Mumbai, April 29, 2025Adani Ports and Special Economic Zone (APSEZ) delivered an impressive financial performance in the fourth quarter of FY24, reporting a 50% year-on-year jump in consolidated net profit to ₹3,023 crore, compared to ₹2,025 crore in the same period last year.

The company’s consolidated revenue rose by 23% YoY to ₹8,488 crore, driven by strong performance in port operations, logistics, and marine services. The Q4 EBITDA also improved 24%, reaching ₹5,006 crore, reflecting efficient cost management and high operational output.

 Adani Ports Q4 Results Record Performance in FY25

Ashwani Gupta, Whole-Time Director and CEO of APSEZ, hailed the results, stating, “Our record-breaking performance in FY25—crossing ₹11,000 crore in PAT and handling 450 MMT of cargo—is a testament to the power of integrated thinking and flawless execution.”

Adani Ports attributed its stellar growth to robust cargo volumes, enhanced logistics operations, and improved margins across all verticals.

Cargo and Port Operations: Strong Growth

During Q4, cargo volumes surged to 117.9 million metric tonnes (MMT), marking an 8% increase from 108.7 MMT in Q4 FY24. Mundra Port alone handled 50.7 MMT, registering an 11% YoY rise and becoming the first Indian port to exceed 200 MMT cargo handling in a single financial year.

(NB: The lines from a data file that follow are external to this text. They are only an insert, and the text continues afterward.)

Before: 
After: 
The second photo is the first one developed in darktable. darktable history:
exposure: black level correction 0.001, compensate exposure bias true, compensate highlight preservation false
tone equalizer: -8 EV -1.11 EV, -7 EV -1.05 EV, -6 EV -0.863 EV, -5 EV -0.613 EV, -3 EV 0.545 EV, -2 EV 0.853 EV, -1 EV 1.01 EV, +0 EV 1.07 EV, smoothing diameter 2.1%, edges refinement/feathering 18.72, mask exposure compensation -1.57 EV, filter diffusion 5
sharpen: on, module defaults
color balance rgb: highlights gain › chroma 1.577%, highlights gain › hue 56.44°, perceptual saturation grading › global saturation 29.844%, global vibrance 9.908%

Container volumes rose by 23% YoY, with solid gains in both domestic and international shipping operations.

Logistics and Marine Segments Drive Revenue

APSEZ’s logistics division showed remarkable growth, with revenue climbing to ₹1,030 crore in Q4 FY25 from ₹560 crore in the corresponding period last year. The increase was driven by higher volumes in trucking and integrated freight solutions. EBITDA for this division stood at ₹181 crore, with healthy margins of 18%.

The marine services segment was another standout performer, with revenue growing 125% YoY to ₹361 crore, and EBITDA rising 167% YoY to ₹259 crore.

Financial Discipline and Expansion Strategy

APSEZ maintained strict financial discipline, reducing its net debt-to-EBITDA ratio from 2.3x to 1.9x. EBITDA margins remained stable at 59%, showcasing sustained operational efficiency.

The company also made strides in global expansion, initiating operations at Colombo’s West International Terminal and progressing towards the acquisition of Australia’s North Queensland Export Terminal. Domestically, terminal activities ramped up at Vizhinjam and Gopalpur.

FY26 Outlook

Looking ahead, Adani Ports has set optimistic targets for FY26. The company projects revenue between ₹36,000–38,000 crore and EBITDA of ₹21,000–22,000 crore, underscoring strong expectations for continued growth across its integrated operations.

Gupta concluded, “Our Q4 success reflects the strength of our integrated transport strategy. With consistent delivery across ports, logistics, and marine services, we’ve laid a solid foundation for long-term, sustainable growth.”